═════ STUDY TEXT ═════

Limitations of Prior Work: Uniform allocation implicitly assumes all prompts are equally informative. However, prompts with success rates near 0 or 1 yield nearly zero gradient signal (zero variance), wasting the compute budget. Existing filtering approaches require sampling before filtering, potentially negating efficiency gains.
Key Challenge: It is necessary to predict, before sampling, which prompts are most informative (those with success rates near 0.5 exhibit the highest gradient variance), yet success rates shift as model weights are updated during training.
Goal: How should rollouts be optimally allocated across prompts in a mini-batch under a fixed compute budget?
Key Insight: (1) Theoretically analyze the relationship between gradient variance and success probability \(p\) for Dr.GRPO and RLOO — both are proportional to \(p(1-p)\); (2) predict each prompt's \(p\) via a Gaussian process; (3) solve for the optimal allocation via convex optimization.

═════

**WHAT YOU NEED TO DO:**
Could you pick up the notes on allocating rollouts across prompts after the "Key Insight" point and carry them forward?

═════ EXCERPTED DATA ═════

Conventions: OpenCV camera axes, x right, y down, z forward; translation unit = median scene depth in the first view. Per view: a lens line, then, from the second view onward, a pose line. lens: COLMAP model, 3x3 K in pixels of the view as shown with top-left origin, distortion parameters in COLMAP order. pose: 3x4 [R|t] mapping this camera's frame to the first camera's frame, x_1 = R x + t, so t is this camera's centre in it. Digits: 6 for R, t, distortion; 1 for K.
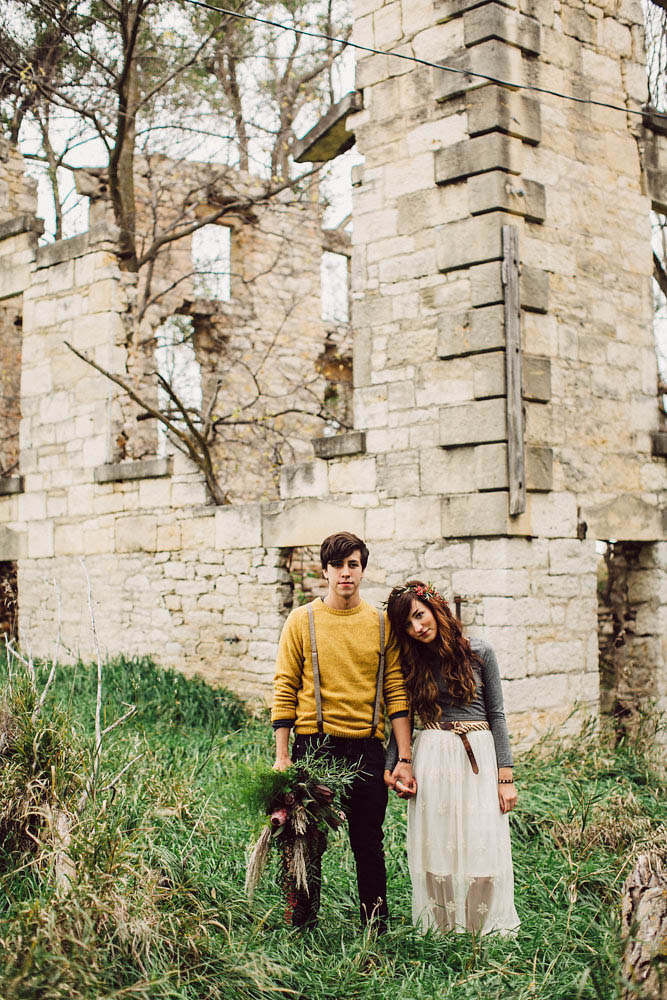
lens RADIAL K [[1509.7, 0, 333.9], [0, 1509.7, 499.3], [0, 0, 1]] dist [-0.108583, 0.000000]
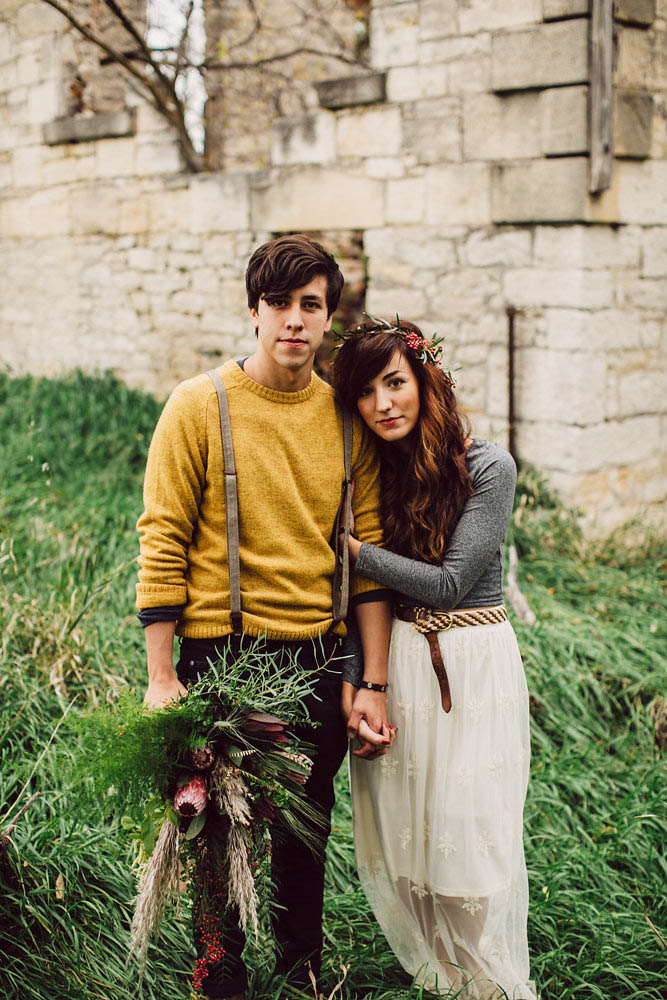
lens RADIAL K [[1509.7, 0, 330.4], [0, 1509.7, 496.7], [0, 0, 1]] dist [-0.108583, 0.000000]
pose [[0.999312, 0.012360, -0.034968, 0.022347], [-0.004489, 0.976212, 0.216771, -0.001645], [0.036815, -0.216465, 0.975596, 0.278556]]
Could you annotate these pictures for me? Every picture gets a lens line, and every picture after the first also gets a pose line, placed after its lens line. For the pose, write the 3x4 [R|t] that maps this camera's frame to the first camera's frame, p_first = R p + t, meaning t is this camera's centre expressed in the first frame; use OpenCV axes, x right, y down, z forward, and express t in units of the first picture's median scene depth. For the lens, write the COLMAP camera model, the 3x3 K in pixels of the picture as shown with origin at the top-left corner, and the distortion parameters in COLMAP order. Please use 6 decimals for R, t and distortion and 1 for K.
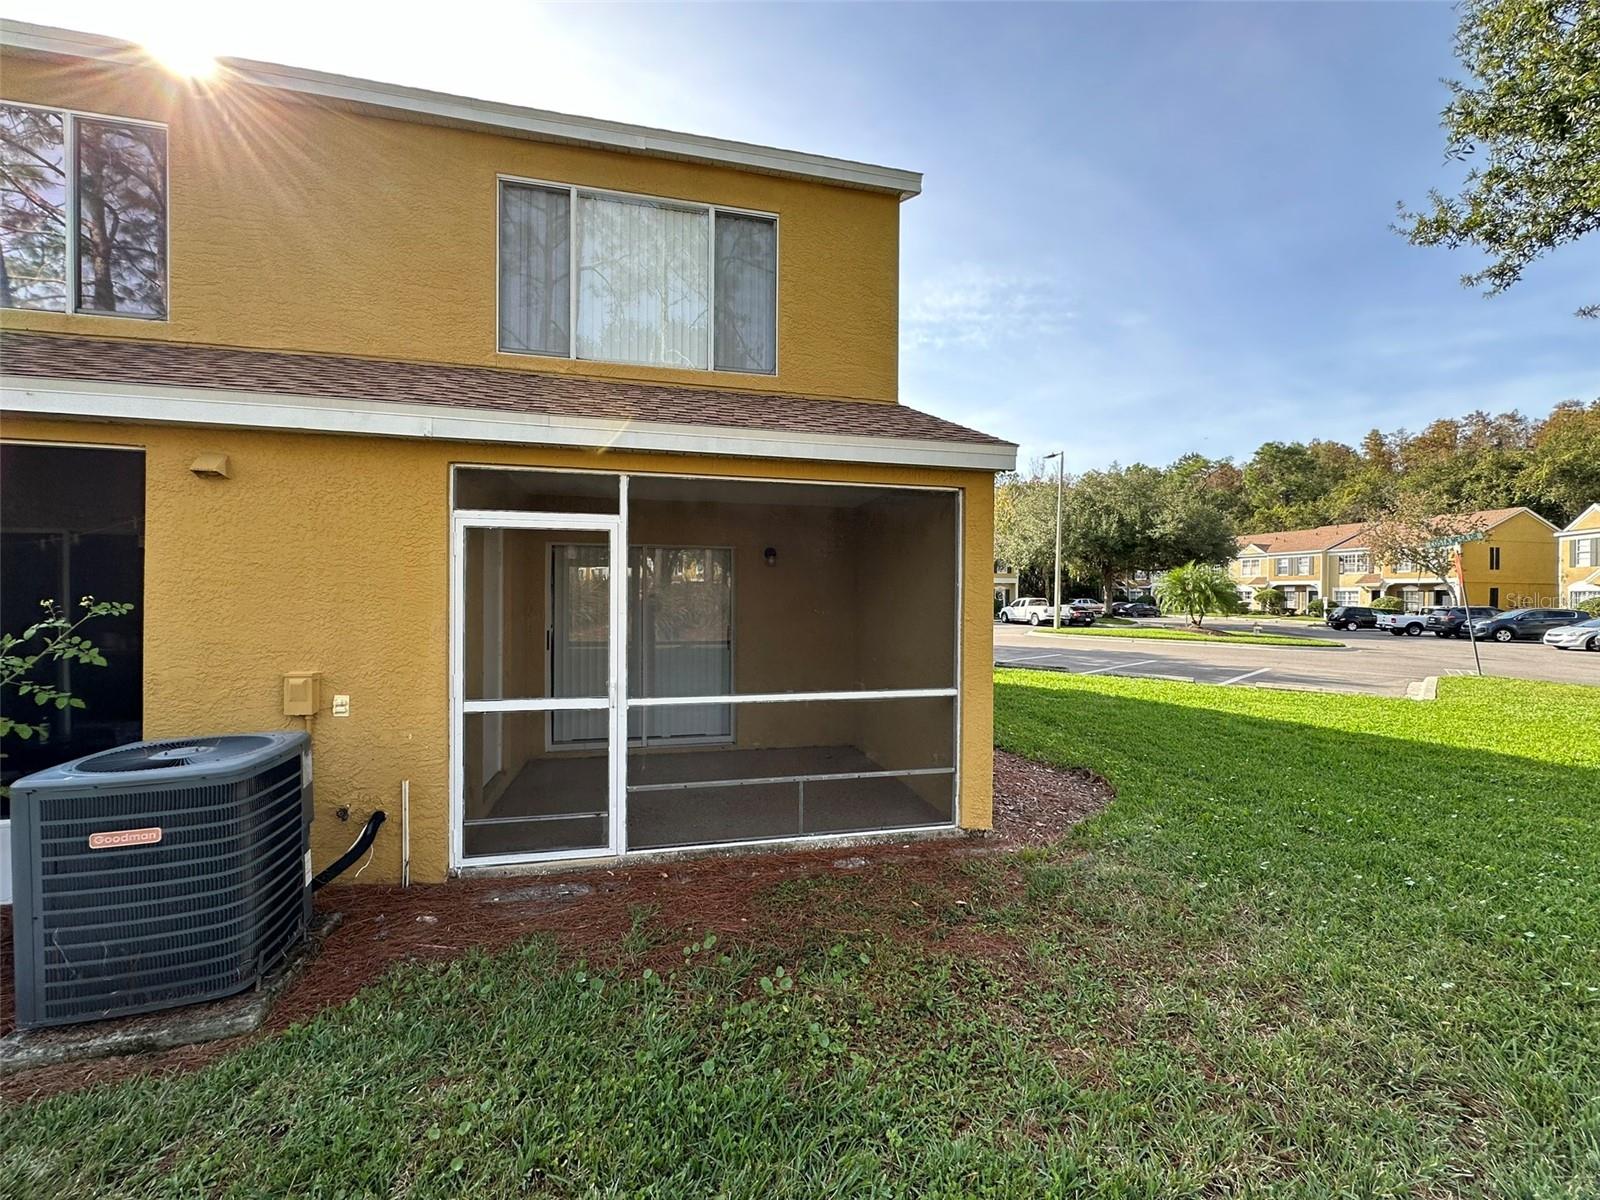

═════
═════ EXCERPTED DATA ═════

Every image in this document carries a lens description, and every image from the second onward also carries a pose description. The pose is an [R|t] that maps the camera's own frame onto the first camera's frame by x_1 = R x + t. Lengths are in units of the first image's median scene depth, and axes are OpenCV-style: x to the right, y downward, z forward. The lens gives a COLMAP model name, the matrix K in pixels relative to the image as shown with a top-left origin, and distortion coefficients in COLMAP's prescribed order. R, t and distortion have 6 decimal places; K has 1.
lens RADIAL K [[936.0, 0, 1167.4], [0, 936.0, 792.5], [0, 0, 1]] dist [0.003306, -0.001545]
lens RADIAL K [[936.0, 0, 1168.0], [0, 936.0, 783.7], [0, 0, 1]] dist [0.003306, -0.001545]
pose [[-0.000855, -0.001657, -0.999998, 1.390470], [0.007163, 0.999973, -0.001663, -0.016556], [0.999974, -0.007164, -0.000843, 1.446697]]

═════

**TASK RESULT:**
Core Idea: Use a GP to predict success probabilities → predict gradient variance → minimize total gradient variance via convex optimization → adaptively allocate rollouts.
Method¶
Overall Architecture¶
At each training iteration: (1) a GP predicts the success probability of each prompt in the mini-batch based on historical rollout outcomes; (2) a closed-form convex optimization allocates rollout counts under the budget constraint; (3) rollouts are sampled according to the allocation; (4) rollout outcomes are used to update the GP posterior and model parameters.
Key Designs¶
-
Gradient Variance Analysis (Theoretical Contribution):
- Dr.GRPO: \(\text{Var}(\tilde{G}) = \frac{n-1}{n^2} 4\sigma_Z^2 p(1-p)\)
- RLOO: \(\text{Var}(\tilde{G}) = \frac{1}{n-1} 4\sigma_Z^2 p(1-p)\)
- Key insight: variance is proportional to \(p(1-p)\) — prompts with success rate 0.5 carry the highest gradient variance (most informative), while those with success rate 0 or 1 yield no gradient signal.
-
Gaussian Process Success Probability Prediction:
- Function: A GP over prompt embeddings predicts the current success probability of each prompt.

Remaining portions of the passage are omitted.